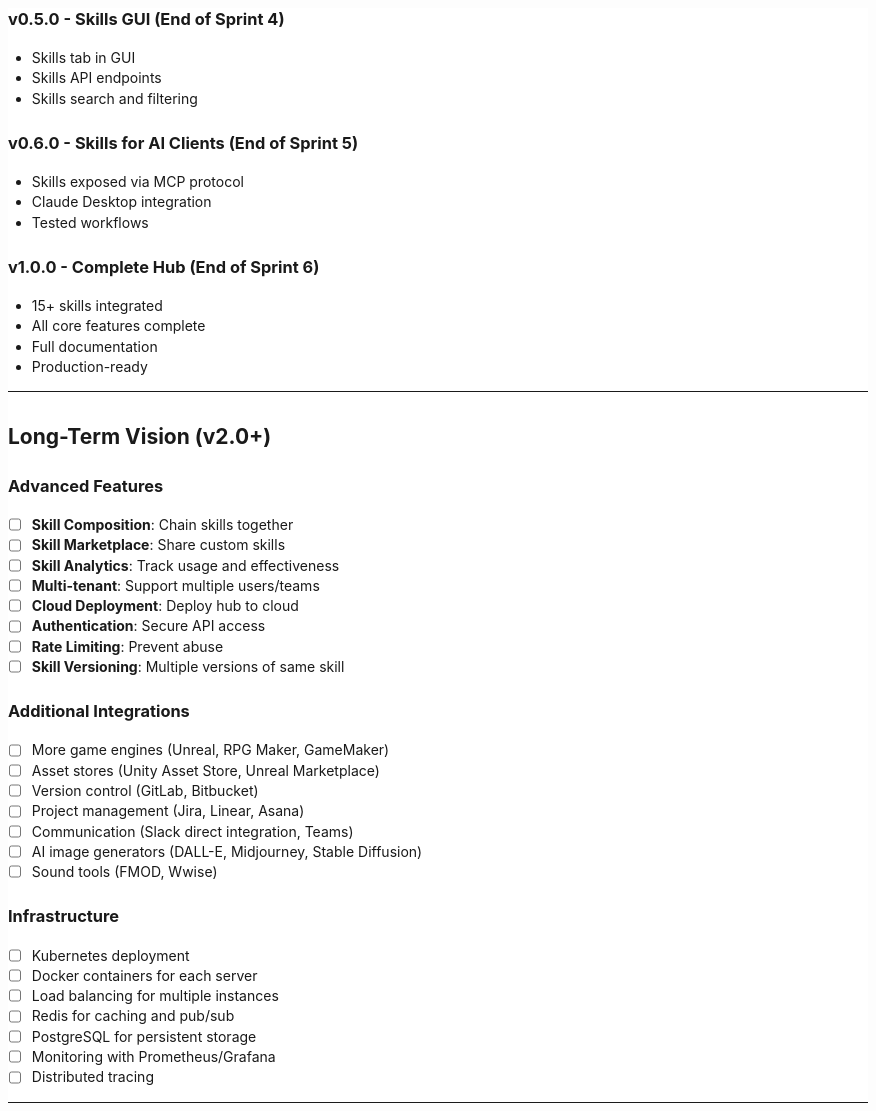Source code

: ### v0.5.0 - Skills GUI (End of Sprint 4)
- Skills tab in GUI
- Skills API endpoints
- Skills search and filtering

### v0.6.0 - Skills for AI Clients (End of Sprint 5)
- Skills exposed via MCP protocol
- Claude Desktop integration
- Tested workflows

### v1.0.0 - Complete Hub (End of Sprint 6)
- 15+ skills integrated
- All core features complete
- Full documentation
- Production-ready

---

## Long-Term Vision (v2.0+)

### Advanced Features
- [ ] **Skill Composition**: Chain skills together
- [ ] **Skill Marketplace**: Share custom skills
- [ ] **Skill Analytics**: Track usage and effectiveness
- [ ] **Multi-tenant**: Support multiple users/teams
- [ ] **Cloud Deployment**: Deploy hub to cloud
- [ ] **Authentication**: Secure API access
- [ ] **Rate Limiting**: Prevent abuse
- [ ] **Skill Versioning**: Multiple versions of same skill

### Additional Integrations
- [ ] More game engines (Unreal, RPG Maker, GameMaker)
- [ ] Asset stores (Unity Asset Store, Unreal Marketplace)
- [ ] Version control (GitLab, Bitbucket)
- [ ] Project management (Jira, Linear, Asana)
- [ ] Communication (Slack direct integration, Teams)
- [ ] AI image generators (DALL-E, Midjourney, Stable Diffusion)
- [ ] Sound tools (FMOD, Wwise)

### Infrastructure
- [ ] Kubernetes deployment
- [ ] Docker containers for each server
- [ ] Load balancing for multiple instances
- [ ] Redis for caching and pub/sub
- [ ] PostgreSQL for persistent storage
- [ ] Monitoring with Prometheus/Grafana
- [ ] Distributed tracing

---

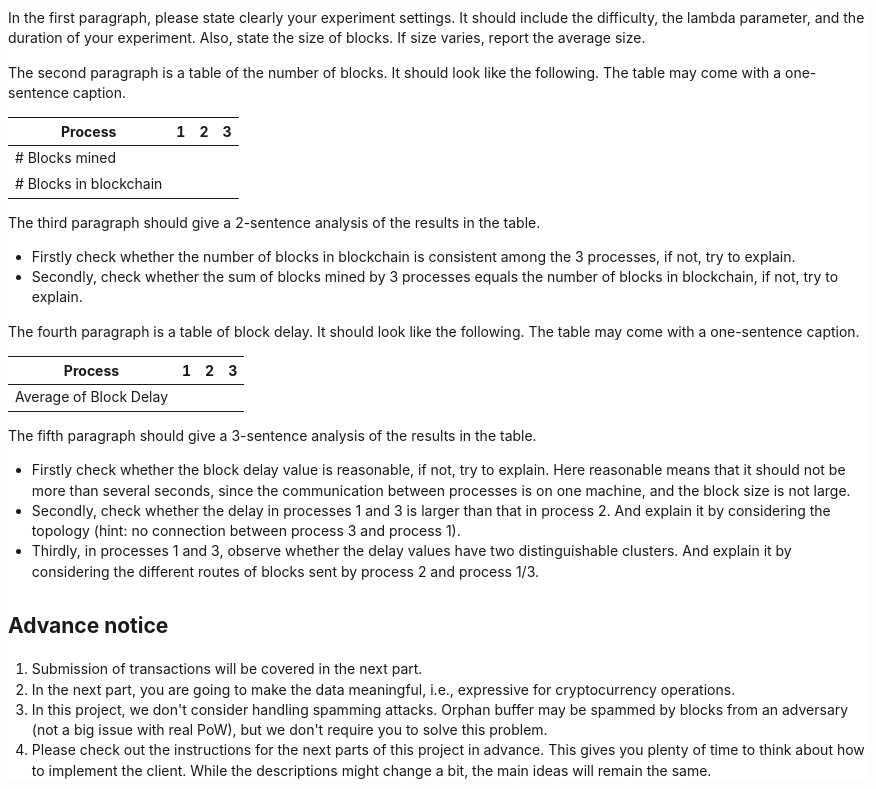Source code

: In the first paragraph, please state clearly your experiment settings. It should include the difficulty, the lambda parameter, and the duration of your experiment. Also, state the size of blocks. If size varies, report the average size.

The second paragraph is a table of the number of blocks. It should look like the following. The table may come with a one-sentence caption.

|Process|1  |2  |3  |
|---|---|---|---|
|# Blocks mined|   |   |   |
|# Blocks in blockchain|   |   |   |

The third paragraph should give a 2-sentence analysis of the results in the table.
- Firstly check whether the number of blocks in blockchain is consistent among the 3 processes, if not, try to explain.
- Secondly, check whether the sum of blocks mined by 3 processes equals the number of blocks in blockchain, if not, try to explain.


The fourth paragraph is a table of block delay. It should look like the following. The table may come with a one-sentence caption.

|Process|1  |2  |3  |
|---|---|---|---|
|Average of Block Delay|   |   |   |

The fifth paragraph should give a 3-sentence analysis of the results in the table.
- Firstly check whether the block delay value is reasonable, if not, try to explain. Here reasonable means that it should not be more than several seconds, since the communication between processes is on one machine, and the block size is not large.
- Secondly, check whether the delay in processes 1 and 3 is larger than that in process 2. And explain it by considering the topology (hint: no connection between process 3 and process 1).
- Thirdly, in processes 1 and 3, observe whether the delay values have two distinguishable clusters. And explain it by considering the different routes of blocks sent by process 2 and process 1/3.

## Advance notice
1. Submission of transactions will be covered in the next part.
2. In the next part, you are going to make the data meaningful, i.e., expressive for cryptocurrency operations.
3. In this project, we don't consider handling spamming attacks. Orphan buffer may be spammed by blocks from an adversary (not a big issue with real PoW), but we don't require you to solve this problem.
4. Please check out the instructions for the next parts of this project in advance. This gives you plenty of time to think about how to implement the client. While the descriptions might change a bit, the main ideas will remain the same.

★ ★ ★ ★ ★ ★ ★

[Assignment]
Gather every line from the listing above in which the word "between" appears.

[Response]
- Firstly check whether the block delay value is reasonable, if not, try to explain. Here reasonable means that it should not be more than several seconds, since the communication between processes is on one machine, and the block size is not large.
- Secondly, check whether the delay in processes 1 and 3 is larger than that in process 2. And explain it by considering the topology (hint: no connection between process 3 and process 1).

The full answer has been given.